Another emerging trend could come as a rude shock to smartphone users who think of enterprise apps as a nuisance to bear on devices they covet mostly for their consumer utility. Namely, in the interest of control, some IT departments are considering tightly locked-down devices.
“Enterprise customers come to us and say they don’t want all the applications that the carriers are putting on the smartphone,” says Stephane Maes, VP of marketing at Palm, which offers both Windows Mobile and Palm OS-based handsets. “They want a plain-vanilla device, as well as specific settings and applications loaded on the device that can sustain a hard reset. This enables you to bring a mission-critical app back up easily if there’s a lockup or failure in the field.”
It’s hard to escape the sense that there’s a heavy impetus to take serious mobile apps to the next level. While much of that activity has heretofore been below the radar, it’s likely to break through to widespread use in the next 18 months.

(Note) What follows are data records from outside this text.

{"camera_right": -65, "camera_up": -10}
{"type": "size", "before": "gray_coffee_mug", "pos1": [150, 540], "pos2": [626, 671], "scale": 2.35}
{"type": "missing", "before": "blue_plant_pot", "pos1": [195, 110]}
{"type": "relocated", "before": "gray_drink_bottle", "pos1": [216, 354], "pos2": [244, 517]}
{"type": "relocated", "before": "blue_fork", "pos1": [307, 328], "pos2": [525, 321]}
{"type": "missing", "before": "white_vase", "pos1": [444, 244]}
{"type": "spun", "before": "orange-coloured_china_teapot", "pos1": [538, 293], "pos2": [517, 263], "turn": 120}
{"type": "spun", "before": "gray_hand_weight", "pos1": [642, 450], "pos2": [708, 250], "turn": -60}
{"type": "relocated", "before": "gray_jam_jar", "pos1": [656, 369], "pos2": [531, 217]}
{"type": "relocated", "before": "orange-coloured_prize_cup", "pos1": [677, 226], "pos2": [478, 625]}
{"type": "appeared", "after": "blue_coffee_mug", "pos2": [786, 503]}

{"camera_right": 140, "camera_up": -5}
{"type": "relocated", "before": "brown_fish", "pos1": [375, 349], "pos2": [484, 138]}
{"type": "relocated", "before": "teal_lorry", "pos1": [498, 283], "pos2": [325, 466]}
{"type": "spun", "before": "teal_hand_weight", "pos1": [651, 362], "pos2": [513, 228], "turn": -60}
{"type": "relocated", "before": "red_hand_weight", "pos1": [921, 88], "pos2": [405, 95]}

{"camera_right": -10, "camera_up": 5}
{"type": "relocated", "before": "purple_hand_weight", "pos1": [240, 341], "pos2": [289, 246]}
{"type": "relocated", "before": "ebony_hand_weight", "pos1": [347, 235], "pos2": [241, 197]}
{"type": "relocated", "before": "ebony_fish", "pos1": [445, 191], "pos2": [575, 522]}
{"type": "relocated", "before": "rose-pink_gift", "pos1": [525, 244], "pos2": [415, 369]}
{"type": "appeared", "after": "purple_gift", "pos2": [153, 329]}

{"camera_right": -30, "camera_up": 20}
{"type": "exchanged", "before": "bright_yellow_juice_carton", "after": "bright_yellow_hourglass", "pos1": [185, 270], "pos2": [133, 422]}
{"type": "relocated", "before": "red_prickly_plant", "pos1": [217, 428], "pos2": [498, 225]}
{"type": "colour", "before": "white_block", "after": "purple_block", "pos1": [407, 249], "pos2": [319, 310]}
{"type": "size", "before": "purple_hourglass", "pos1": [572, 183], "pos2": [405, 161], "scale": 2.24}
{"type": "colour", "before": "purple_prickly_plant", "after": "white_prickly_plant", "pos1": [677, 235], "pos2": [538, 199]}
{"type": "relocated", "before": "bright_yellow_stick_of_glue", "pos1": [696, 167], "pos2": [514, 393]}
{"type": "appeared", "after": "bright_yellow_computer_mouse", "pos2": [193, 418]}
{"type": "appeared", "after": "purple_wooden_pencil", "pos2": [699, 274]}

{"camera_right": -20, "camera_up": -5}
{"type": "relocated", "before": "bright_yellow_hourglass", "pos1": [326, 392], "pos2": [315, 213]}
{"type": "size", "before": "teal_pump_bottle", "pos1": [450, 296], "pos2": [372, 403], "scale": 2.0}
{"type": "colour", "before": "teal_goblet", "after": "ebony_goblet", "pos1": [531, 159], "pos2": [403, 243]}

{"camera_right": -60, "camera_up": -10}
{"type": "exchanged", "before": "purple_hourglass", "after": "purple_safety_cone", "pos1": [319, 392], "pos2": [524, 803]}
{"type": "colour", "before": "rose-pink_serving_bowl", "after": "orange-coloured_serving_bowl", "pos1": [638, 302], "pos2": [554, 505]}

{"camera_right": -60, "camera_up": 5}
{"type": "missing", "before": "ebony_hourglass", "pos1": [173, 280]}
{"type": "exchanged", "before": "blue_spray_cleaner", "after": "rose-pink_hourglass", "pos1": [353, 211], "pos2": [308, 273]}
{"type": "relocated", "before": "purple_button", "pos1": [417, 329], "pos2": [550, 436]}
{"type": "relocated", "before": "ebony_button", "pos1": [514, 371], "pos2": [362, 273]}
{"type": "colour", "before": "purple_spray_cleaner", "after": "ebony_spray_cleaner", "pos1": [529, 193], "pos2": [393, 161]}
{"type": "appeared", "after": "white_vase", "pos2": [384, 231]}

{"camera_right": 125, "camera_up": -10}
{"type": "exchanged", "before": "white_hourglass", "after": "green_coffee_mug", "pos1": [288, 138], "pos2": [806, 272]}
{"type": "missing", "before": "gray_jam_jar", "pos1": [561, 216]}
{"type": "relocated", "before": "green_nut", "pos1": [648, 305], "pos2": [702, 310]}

UPMC CIO Drawbaugh says several technologies being accelerated now—specifically, improved solid-state storage and the rise of virtualization—“will drive a dramatic shift in how smartphones will be used.”
Says GM CIO Szygenda: “Mobility as a phenomenon is here to stay and should be on every CIO’s agenda. My advice is not to ignore it, but to approach it with an enterprise strategy that addresses key issues like security, device diversity, and cost.”